An ultrasensitive test for performance-enhancing drugs

Wednesday, 19 March, 2014

Researchers have developed a new way to detect performance-enhancing drugs (PEDs), said to be 1000 times more sensitive than current methods. The technique was presented at the 247th National Meeting & Exposition of the American Chemical Society (ACS).

“How much of a drug someone took or how long ago they took it are beyond the analyst’s control,” said Dr Daniel Armstrong of the University of Texas at Arlington. “The only thing you can control is how sensitive your method is. Our goal is to develop ultrasensitive methods that will extend the window of detection, and we have maybe the most sensitive method in the world.”

Hongyue Guo, a graduate student in Dr Armstrong’s lab, explained that the new strategy is a simple variation on mass spectrometry (MS), a technique routinely used by The International Olympic Committee, the US Anti-Doping Agency and more. MS separates compounds by mass, allowing scientists to determine the component parts of a mixture. In the case of PEDs, technicians use the method to find the metabolites left over in blood, urine or other body fluids after the body breaks the doping agents down.
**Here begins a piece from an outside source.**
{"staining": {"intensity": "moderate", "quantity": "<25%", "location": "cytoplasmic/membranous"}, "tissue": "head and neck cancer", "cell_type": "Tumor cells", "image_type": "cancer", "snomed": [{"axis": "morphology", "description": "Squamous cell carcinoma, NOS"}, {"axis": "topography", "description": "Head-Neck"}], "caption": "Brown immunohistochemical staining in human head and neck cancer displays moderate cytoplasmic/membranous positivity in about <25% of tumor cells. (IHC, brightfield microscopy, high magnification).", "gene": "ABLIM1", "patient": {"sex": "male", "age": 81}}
Because some of the metabolites are small and have a negative charge, they may not produce a signal strong enough for the instrument to detect, Dr Armstrong explained - especially in the case of stimulants, which the body rapidly breaks down. Dr Armstrong and his team have developed paired ion electrospray ionisation (PIESI), which gathers several of the metabolites together and thus makes them more obvious to the detector.

So far, Guo has used PIESI to detect different kinds of steroids and stimulants, as well as alcohol. He has demonstrated that the technique is often sensitive enough to detect one part per billion of the PED metabolite in urine, which he said is up to 1000 times better than existing methods.

Dr Armstrong noted that the test will be useful in other applications as well. It is already being used to detect compounds crucial to human health such as phospholipids and pesticides and herbicides, as well as other environmental pollutants. In some cases, he said, PIESI is 100,000 times more sensitive than other detection methods.

Furthermore, said Guo, testing laboratories won’t need to purchase any new equipment. PIESI only requires adding one ingredient to existing MS procedures - a chemical which is already commercially available and inexpensive.